> **Instructions for the task**: Lines before the one containing "Kripto destekli borçlanma hizmeti" are left out; output the rest of the data exactly, through the final line.

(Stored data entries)
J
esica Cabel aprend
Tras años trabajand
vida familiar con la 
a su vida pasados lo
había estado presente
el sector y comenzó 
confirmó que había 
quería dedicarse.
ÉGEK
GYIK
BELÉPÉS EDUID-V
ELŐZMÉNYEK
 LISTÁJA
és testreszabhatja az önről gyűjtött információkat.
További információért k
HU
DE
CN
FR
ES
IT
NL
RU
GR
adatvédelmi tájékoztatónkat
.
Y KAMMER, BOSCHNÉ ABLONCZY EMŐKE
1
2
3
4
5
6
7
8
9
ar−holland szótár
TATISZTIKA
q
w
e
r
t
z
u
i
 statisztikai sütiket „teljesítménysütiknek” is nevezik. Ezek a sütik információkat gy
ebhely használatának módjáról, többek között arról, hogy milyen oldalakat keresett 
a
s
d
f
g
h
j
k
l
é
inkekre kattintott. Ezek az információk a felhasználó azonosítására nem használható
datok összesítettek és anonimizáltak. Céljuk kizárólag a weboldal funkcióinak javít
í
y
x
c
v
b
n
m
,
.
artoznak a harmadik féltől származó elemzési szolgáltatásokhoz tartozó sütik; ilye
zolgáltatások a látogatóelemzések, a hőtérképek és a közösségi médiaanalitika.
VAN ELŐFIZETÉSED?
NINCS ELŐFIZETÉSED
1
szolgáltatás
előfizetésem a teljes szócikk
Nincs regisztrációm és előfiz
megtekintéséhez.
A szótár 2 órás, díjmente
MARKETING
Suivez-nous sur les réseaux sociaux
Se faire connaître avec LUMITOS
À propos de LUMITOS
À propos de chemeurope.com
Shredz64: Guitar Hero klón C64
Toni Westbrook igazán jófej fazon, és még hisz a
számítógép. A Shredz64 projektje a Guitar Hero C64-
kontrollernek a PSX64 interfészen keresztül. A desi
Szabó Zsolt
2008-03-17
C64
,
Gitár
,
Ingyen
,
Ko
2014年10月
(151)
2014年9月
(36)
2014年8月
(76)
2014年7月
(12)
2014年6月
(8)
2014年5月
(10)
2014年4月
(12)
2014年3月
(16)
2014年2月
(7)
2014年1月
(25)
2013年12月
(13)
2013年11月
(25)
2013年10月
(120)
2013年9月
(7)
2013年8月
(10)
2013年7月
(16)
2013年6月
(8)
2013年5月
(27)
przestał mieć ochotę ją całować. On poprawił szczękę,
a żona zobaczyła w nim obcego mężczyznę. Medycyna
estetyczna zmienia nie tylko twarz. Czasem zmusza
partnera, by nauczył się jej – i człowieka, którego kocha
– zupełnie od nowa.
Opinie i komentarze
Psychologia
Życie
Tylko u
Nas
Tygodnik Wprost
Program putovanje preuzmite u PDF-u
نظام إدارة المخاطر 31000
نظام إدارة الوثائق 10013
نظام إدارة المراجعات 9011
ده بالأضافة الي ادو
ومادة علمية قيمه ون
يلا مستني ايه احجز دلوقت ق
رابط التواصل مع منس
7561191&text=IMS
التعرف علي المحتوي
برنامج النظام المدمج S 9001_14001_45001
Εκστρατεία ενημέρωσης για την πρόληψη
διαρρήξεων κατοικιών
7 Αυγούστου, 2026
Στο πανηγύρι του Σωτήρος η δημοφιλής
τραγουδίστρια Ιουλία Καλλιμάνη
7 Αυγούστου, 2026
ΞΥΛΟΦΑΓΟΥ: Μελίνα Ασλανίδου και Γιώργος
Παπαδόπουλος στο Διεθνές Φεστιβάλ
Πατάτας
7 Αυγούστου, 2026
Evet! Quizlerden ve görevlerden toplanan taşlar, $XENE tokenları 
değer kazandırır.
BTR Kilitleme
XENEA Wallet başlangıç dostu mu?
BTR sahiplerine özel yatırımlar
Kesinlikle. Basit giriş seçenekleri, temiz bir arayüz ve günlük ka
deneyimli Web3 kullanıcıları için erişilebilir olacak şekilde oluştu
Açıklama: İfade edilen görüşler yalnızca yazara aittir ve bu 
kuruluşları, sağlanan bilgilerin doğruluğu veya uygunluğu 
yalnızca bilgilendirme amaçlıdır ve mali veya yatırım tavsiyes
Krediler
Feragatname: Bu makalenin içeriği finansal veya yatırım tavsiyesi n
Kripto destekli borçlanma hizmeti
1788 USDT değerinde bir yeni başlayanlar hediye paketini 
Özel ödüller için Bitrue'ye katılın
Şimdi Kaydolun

> **Expected output**:
Kripto destekli borçlanma hizmeti
1788 USDT değerinde bir yeni başlayanlar hediye paketini 
Özel ödüller için Bitrue'ye katılın
Şimdi Kaydolun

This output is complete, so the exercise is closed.